Freshwater’s alive too—stocked brown and rainbow trout are active at dawn and dusk in Seth’s Pond and Duarte’s, and a flashy spoon or small swimbait will get bit. Folks drifting live shiners or nightcrawlers off the bottom are also catching jumbo yellow perch and bass in the upper ponds.
For lure selection, topwater pencils and spooks at low light are still prime for bass—bone or chrome finishes if it’s overcast. Soft plastics like 5-inch paddle tails in olive, gray, or white are working in the outflows, and don’t overlook bucktails trimmed with pork or curly tail. Tautog want green crabs or Asian crabs rigged tidy on a dropper. For trout, go flashy with small Kastmasters or Mepps spinners, or toss a live shiner for your shot at a big brown.
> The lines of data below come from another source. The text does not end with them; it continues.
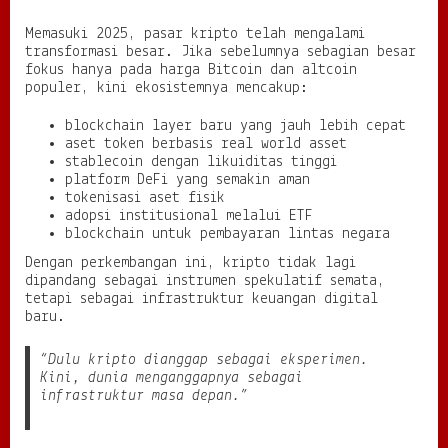
Memasuki 2025, pasar kripto telah mengalami
transformasi besar. Jika sebelumnya sebagian besar
fokus hanya pada harga Bitcoin dan altcoin
populer, kini ekosistemnya mencakup:
blockchain layer baru yang jauh lebih cepat
aset token berbasis real world asset
stablecoin dengan likuiditas tinggi
platform DeFi yang semakin aman
tokenisasi aset fisik
adopsi institusional melalui ETF
blockchain untuk pembayaran lintas negara
Dengan perkembangan ini, kripto tidak lagi
dipandang sebagai instrumen spekulatif semata,
tetapi sebagai infrastruktur keuangan digital
baru.
“Dulu kripto dianggap sebagai eksperimen.
Kini, dunia menganggapnya sebagai
infrastruktur masa depan.”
Best bait remains fresh if you can get it—chunked squid, bunker, or mackerel for bass if lures aren’t working. Green crab for ducking tautog on the rocks, and nightcrawlers for trout and perch.
Hot spots for action this week: check the deep rocks at Lobsterville for tautog, and the Sengekontacket backwaters for a shot at late bass. For trout, Seth’s Pond near Tisbury is the local bet. Want a surf mission? The outgoing at Wasque Point still produces stripers right as the water pulls hard.